Johns Hopkins Gazette: July 11, 1994


Work will begin this summer to complete a high-speed data
transmission network on the Homewood campus and link it to a
significantly upgraded information system at Eisenhower
    The project, supported by a $1.9 million grant from The
Pew Charitable Trusts, will make the library's resources--
increasingly available in electronic form--more widely
accessible to faculty and students, said Theodore O. Poehler,
vice provost for research.
    It will also make possible any number of other research
and teaching applications, such as interactive databases,
multimedia instruction and other uses not yet anticipated,
Dr. Poehler said.
    "It will give us a fairly high capacity network all over
this campus, more or less going to every desktop or lab bench
and putting fiber optic lines to every building," Dr. Poehler
    Library director Scott Bennett said the project also
will remake Eisenhower Library's information system. Within
the library building, a changeover from terminals to PCs will
allow readers to find and use information in ways that are
just not possible with existing equipment, Dr. Bennett said.
The library also will switch to software that will provide a
new, more easily used graphical interface and support more
robust network connections with readers everywhere.
    "Our first objective is to increase utility for
readers," Dr. Bennett said. "Our second is to improve our own
productivity [in areas such as cataloging, and the third is
to reduce costs."
    The campus networking portion of the project is expected
to be substantially finished in about a year, Dr. Poehler
said. Eisenhower Library staff are now studying alternatives
for new software and hardware, and it is not yet clear when
they will be selected and installed, Dr. Bennett said. But,
he said, users will begin to see significant improvements in
access to an array of information resources as personal
computers replace terminals on A- through D-levels this fall.

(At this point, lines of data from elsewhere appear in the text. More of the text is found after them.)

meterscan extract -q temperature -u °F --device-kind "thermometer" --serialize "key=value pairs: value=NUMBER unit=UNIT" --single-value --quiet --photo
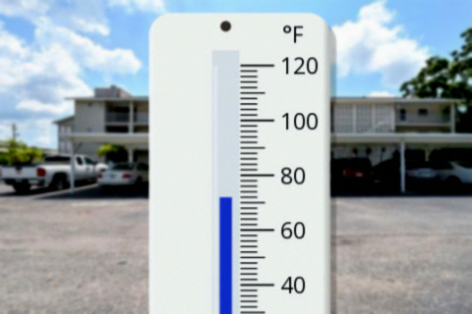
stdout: value=72 unit=°F
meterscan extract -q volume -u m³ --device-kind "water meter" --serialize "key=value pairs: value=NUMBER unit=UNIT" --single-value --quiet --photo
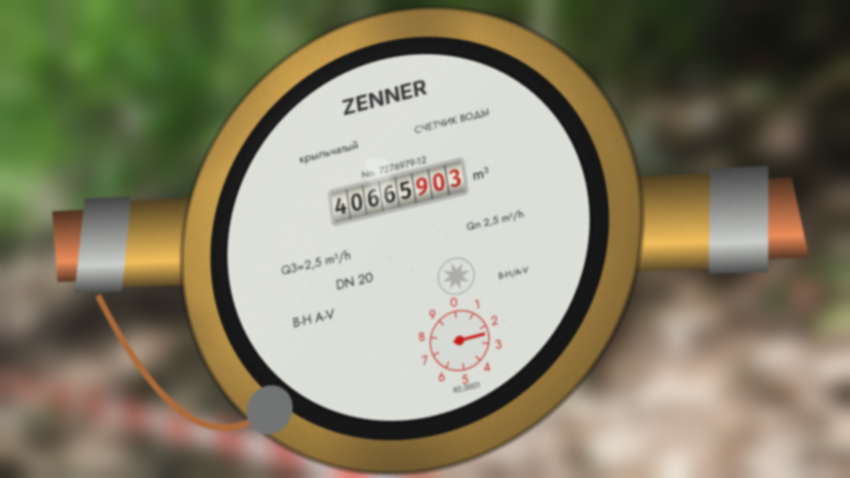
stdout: value=40665.9032 unit=m³
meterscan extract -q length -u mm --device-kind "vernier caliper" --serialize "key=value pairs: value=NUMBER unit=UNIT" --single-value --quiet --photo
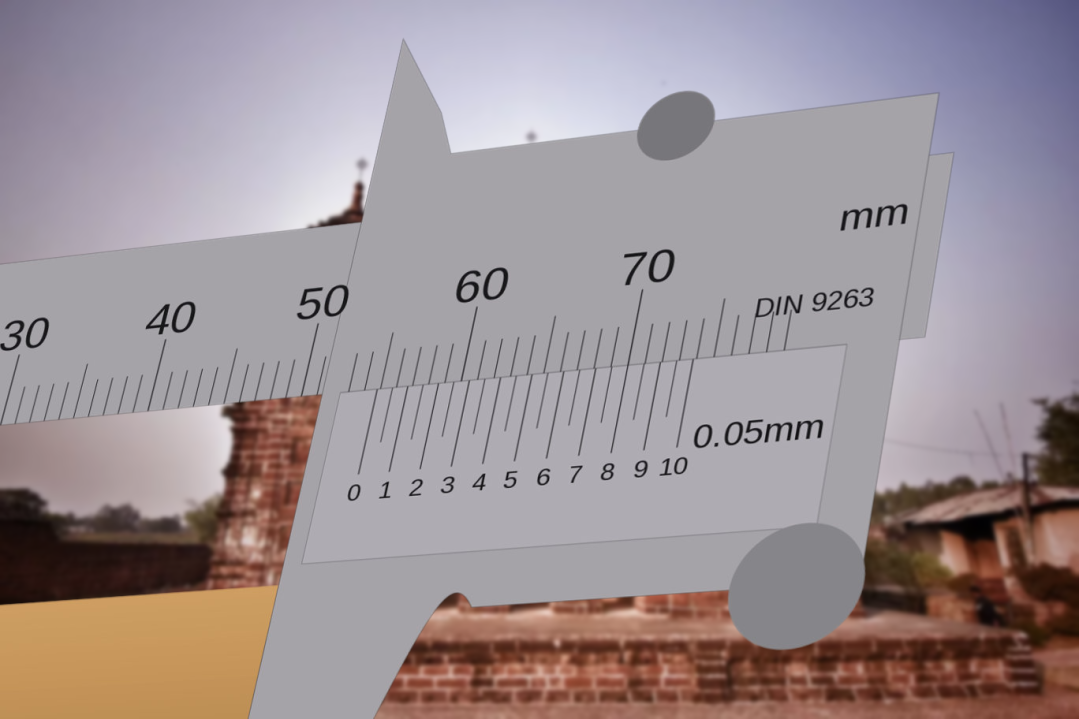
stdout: value=54.8 unit=mm
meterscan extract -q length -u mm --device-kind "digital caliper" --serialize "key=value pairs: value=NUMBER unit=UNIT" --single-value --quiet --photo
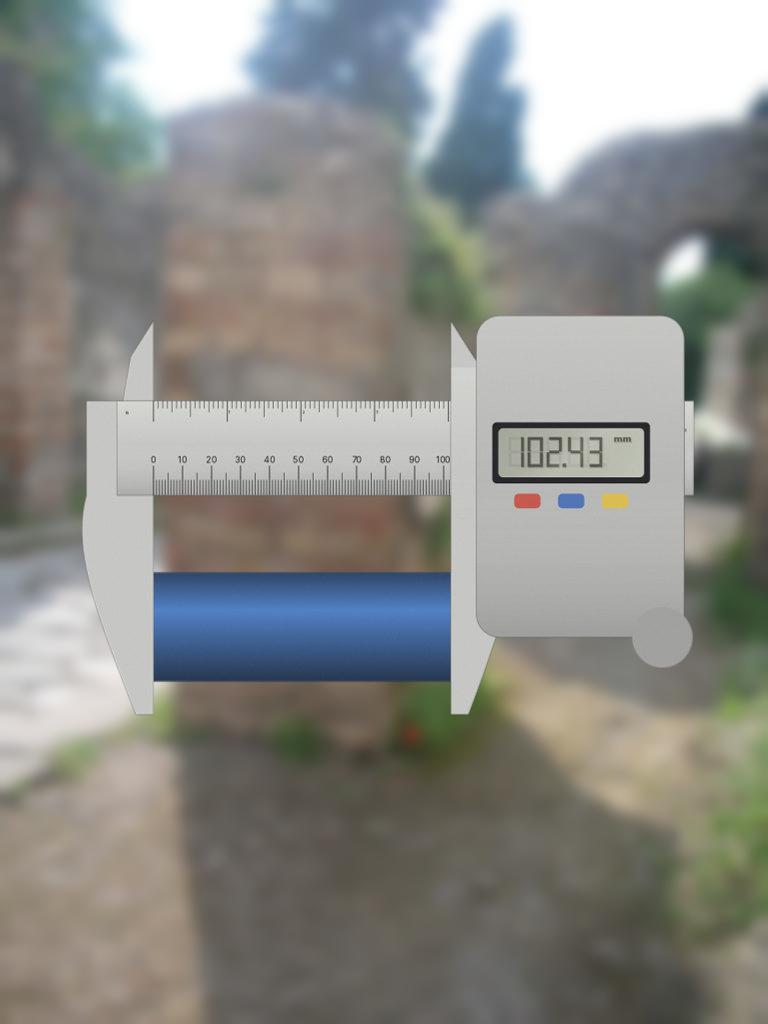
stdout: value=102.43 unit=mm
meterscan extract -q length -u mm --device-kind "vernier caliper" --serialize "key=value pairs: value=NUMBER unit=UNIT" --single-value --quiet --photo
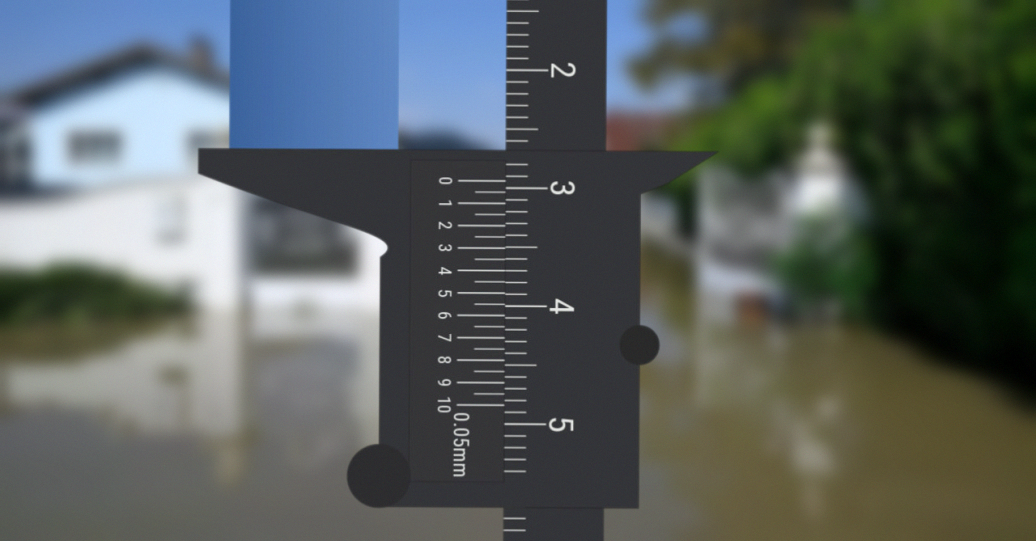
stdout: value=29.4 unit=mm
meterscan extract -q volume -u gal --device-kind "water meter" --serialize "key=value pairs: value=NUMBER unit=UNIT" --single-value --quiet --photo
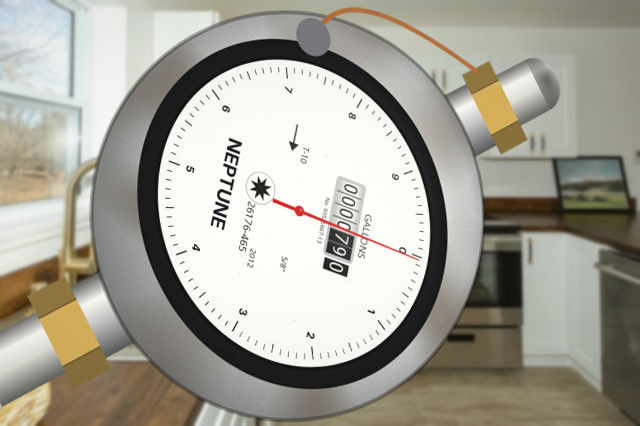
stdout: value=790.0 unit=gal
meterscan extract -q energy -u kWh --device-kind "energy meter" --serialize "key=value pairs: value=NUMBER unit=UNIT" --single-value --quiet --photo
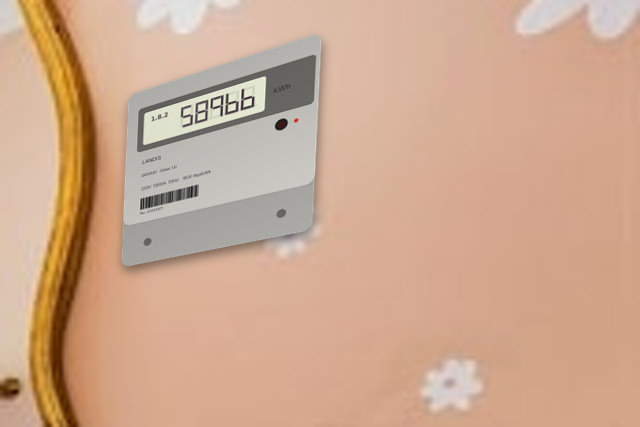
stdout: value=58966 unit=kWh
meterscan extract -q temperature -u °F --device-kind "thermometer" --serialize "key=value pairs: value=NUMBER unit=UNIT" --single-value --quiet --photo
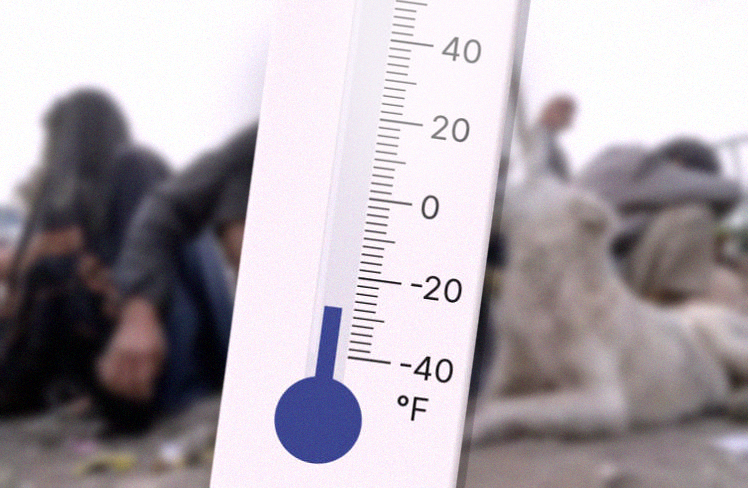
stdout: value=-28 unit=°F
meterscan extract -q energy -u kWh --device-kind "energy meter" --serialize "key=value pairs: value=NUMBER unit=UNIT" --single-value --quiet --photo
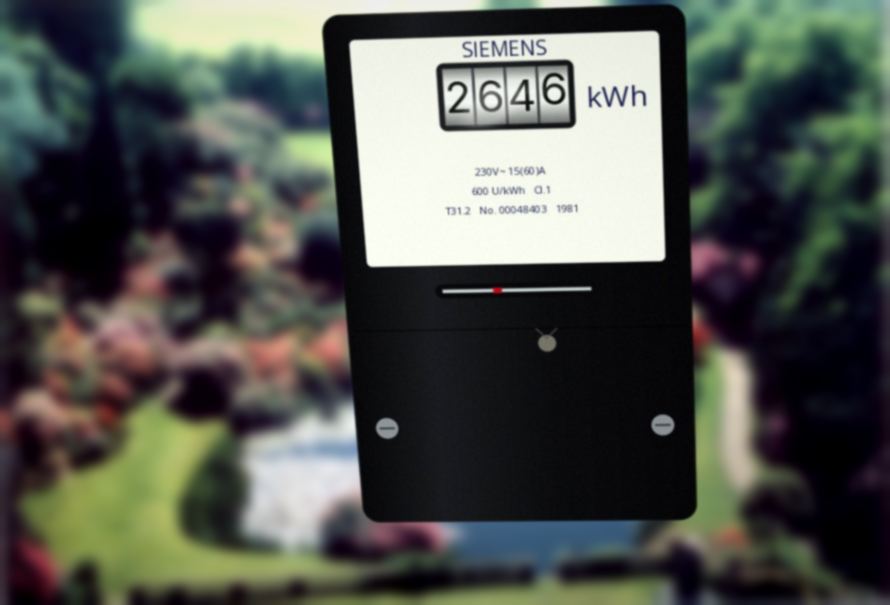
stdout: value=2646 unit=kWh
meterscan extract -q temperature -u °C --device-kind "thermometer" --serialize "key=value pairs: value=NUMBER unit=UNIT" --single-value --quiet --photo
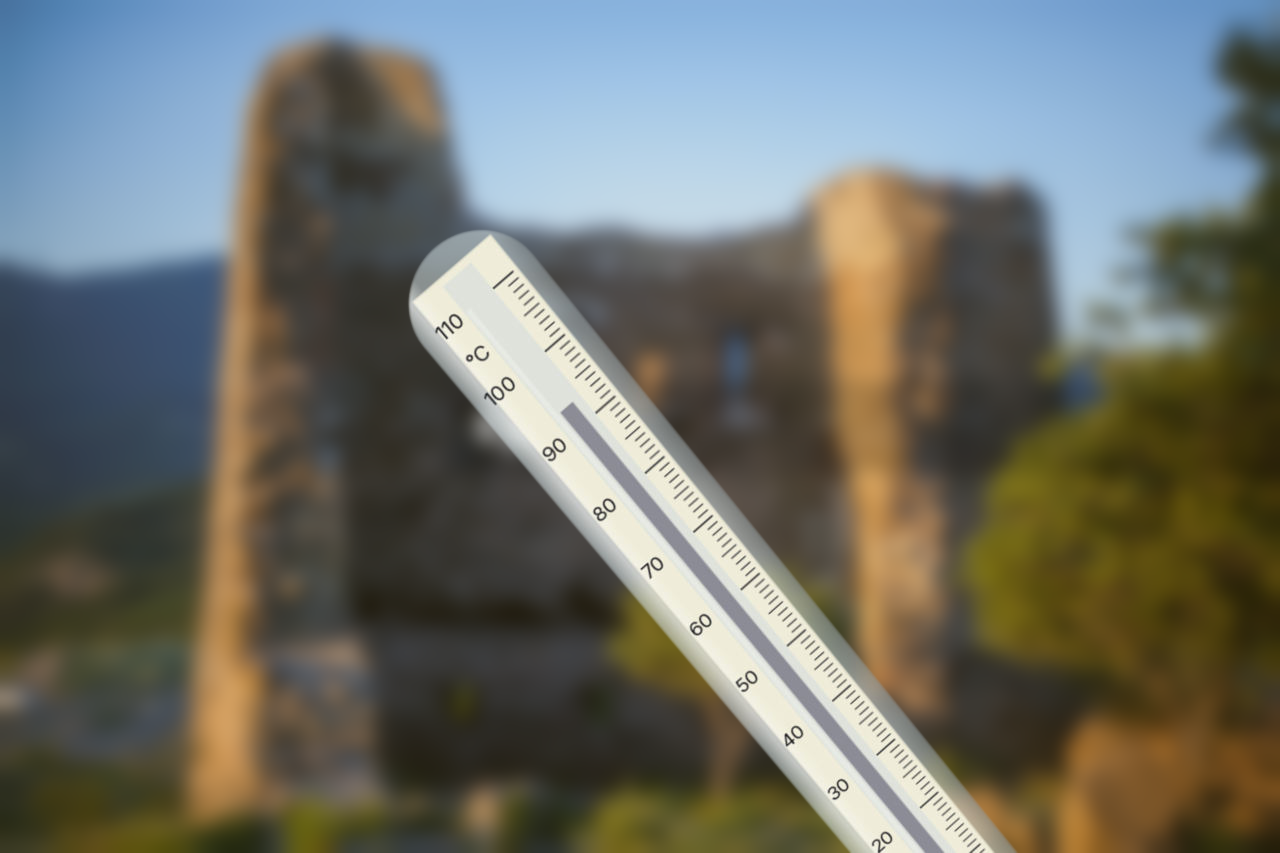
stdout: value=93 unit=°C
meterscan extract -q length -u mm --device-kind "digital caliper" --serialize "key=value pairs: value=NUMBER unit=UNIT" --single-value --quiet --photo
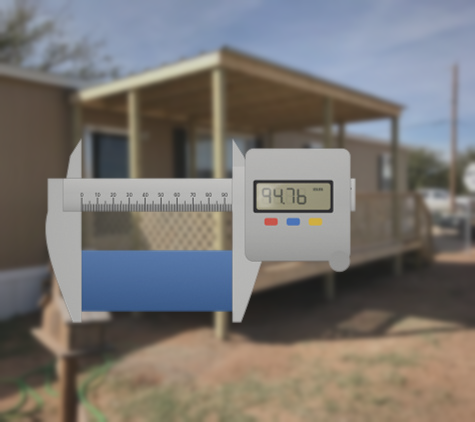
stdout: value=94.76 unit=mm
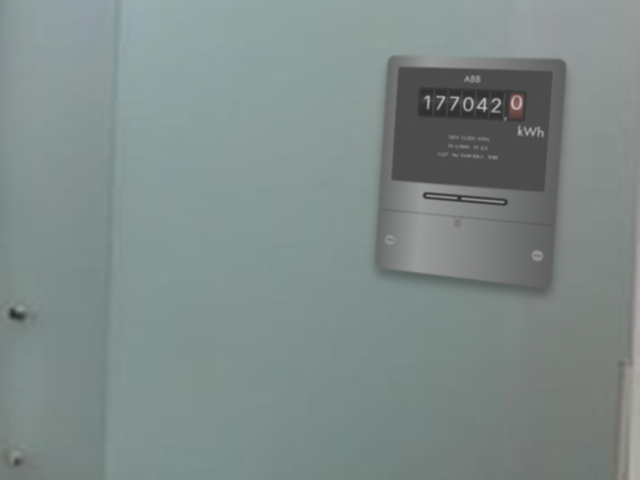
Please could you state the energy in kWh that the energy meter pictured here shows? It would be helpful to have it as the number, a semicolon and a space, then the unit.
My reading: 177042.0; kWh
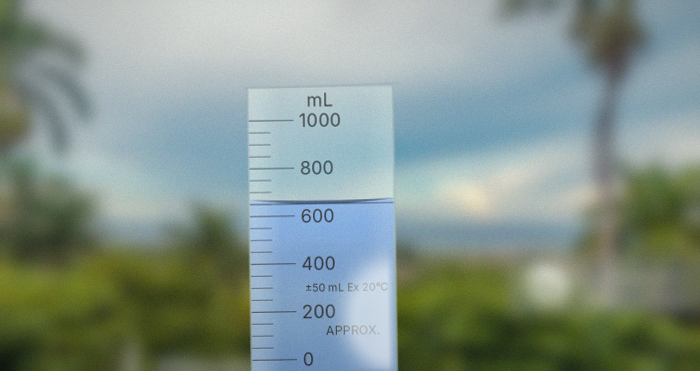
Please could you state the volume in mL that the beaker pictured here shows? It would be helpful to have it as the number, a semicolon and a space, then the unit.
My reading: 650; mL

    About half of major Homewood campus buildings currently
have no connections to the fiber optic network; most
buildings that are hooked up have insufficient connections
within the building to accommodate all the needs of faculty,
staff and students.
    Under a plan drafted by Homewood Academic Computing, Dr.
Poehler said, new wiring will be provided for an estimated
3,600 of the 5,600 labs, offices or student stations on the
campus. Interbuilding connections to 12 buildings will be
upgraded from the current maximum capacity of 10 megabits per
second to 100 or more megabits per second.
    The plan will be reviewed soon by the interdivisional
Information Systems Coordinating Council, Dr. Poehler said.